Executive Summary & Key Results
Cancellation rate: ~27.5% overall.
Deposit & channel effects: Non‑Refund deposits have the highest cancellation probability; Online TA shows elevated cancellation rates; room types G/H carry higher risk.
Distribution by time: Cancellation probability peaks mid‑year (June–August) and is lowest in late fall/early winter.
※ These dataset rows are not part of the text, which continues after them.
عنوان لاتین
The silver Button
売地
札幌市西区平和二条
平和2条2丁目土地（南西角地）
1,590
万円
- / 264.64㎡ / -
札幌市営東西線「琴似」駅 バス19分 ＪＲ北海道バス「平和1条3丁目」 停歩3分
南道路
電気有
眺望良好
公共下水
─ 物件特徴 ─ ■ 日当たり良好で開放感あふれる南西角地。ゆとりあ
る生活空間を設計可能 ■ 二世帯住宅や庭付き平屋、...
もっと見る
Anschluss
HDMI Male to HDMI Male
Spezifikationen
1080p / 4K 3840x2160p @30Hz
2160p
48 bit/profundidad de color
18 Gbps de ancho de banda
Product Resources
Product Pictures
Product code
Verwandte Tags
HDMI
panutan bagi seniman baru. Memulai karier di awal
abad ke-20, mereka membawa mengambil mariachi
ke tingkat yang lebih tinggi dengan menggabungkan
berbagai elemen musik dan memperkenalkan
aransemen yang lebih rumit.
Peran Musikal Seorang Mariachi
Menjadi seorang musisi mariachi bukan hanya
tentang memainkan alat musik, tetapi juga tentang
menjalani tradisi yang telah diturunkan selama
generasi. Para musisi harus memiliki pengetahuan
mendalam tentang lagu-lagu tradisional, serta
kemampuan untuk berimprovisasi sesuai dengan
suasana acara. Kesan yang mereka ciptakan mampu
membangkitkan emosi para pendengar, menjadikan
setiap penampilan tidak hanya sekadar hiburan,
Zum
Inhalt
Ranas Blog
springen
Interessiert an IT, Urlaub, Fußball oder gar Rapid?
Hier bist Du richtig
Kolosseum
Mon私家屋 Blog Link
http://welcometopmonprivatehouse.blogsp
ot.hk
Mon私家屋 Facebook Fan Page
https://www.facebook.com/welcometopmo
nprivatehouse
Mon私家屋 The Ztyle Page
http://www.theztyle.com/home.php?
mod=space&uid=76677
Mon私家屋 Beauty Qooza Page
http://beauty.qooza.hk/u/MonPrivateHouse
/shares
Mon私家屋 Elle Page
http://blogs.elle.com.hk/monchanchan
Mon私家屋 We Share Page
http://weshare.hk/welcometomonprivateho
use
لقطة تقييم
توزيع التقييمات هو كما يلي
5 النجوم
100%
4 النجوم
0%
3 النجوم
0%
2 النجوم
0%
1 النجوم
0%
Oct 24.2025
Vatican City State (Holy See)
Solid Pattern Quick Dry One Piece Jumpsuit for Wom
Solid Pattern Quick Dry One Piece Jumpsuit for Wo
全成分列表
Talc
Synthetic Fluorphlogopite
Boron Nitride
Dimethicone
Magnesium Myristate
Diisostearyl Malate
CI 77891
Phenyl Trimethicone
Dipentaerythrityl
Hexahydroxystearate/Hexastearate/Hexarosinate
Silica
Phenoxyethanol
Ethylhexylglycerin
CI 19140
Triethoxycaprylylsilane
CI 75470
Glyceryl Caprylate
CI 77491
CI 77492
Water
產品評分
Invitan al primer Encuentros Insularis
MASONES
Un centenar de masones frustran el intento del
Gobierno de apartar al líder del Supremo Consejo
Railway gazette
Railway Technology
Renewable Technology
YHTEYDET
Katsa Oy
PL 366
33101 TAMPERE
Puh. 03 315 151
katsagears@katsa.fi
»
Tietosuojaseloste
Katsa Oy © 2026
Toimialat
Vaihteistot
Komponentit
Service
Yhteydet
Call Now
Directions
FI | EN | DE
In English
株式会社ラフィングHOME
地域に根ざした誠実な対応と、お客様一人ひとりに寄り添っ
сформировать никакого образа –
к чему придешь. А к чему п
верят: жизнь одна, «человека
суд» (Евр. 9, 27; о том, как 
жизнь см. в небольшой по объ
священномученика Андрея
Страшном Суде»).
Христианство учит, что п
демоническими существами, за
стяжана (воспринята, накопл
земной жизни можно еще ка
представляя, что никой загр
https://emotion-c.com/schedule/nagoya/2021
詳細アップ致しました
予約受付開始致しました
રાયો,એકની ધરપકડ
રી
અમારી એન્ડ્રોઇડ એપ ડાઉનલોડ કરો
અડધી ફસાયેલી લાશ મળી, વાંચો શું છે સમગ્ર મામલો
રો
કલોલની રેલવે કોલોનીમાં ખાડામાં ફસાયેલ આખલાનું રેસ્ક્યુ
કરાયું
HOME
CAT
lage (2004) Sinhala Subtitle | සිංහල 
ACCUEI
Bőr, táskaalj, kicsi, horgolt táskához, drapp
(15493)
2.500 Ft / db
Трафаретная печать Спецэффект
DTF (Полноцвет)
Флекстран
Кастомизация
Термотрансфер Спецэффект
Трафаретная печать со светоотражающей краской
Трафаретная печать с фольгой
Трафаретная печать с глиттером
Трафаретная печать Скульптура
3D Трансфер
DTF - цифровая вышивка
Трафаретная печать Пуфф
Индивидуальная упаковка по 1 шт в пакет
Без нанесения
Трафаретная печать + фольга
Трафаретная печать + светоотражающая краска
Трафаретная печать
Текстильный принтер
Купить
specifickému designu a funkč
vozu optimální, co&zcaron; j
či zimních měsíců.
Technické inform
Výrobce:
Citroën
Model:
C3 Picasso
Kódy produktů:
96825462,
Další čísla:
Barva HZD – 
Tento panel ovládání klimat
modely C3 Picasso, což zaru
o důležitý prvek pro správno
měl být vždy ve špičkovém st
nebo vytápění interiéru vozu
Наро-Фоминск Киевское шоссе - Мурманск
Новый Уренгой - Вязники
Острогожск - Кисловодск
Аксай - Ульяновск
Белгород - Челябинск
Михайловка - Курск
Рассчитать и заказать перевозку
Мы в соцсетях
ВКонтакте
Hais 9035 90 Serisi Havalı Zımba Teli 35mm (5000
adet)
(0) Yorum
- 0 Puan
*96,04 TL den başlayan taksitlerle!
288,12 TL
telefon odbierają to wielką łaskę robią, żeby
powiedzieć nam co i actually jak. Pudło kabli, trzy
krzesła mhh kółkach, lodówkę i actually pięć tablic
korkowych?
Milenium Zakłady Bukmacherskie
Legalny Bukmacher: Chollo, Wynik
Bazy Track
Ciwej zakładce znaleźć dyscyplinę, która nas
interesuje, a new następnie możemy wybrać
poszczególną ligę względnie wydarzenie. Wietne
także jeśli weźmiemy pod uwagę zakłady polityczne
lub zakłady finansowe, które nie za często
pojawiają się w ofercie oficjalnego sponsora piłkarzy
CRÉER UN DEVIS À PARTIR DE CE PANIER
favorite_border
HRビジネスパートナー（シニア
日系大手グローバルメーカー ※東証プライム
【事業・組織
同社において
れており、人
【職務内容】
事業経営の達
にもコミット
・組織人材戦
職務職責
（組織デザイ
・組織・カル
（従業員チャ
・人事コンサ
Outliers handled: ADR capped at the 99.5th percentile (~$285) and extreme lead times capped at the 98th percentile (315 days) to stabilize modeling.
Hypothesis testing:
Chi‑square: strong associations between cancellation and room type, month, market segment, deposit type (all p < 0.05).
Mann‑Whitney: significant differences (p < 0.05) for lead_time, adr, stays_in_week_nights, adults/children/babies between canceled vs. not canceled.
Probability slices:
P(cancel | deposit_type): highest for Non Refund; lowest for Refundable.
P(cancel | market_segment): highest for Online TA; lower for Corporate/Direct.
P(cancel | month): elevated in June–August, lowest in Nov/Dec.
Clusters (PCA + KMeans, k=3):
Cluster 0 (higher‑value/engaged): Higher ADR, slightly more special requests/changes; mostly Online TA.
Cluster 1 (baseline Online TA): Near‑average lead time/ADR; heavily Online TA; few prior cancellations.
Cluster 2 (higher‑risk/low‑ADR): Short lead, low ADR, more booking changes and prior cancellations; less Online TA, more Groups.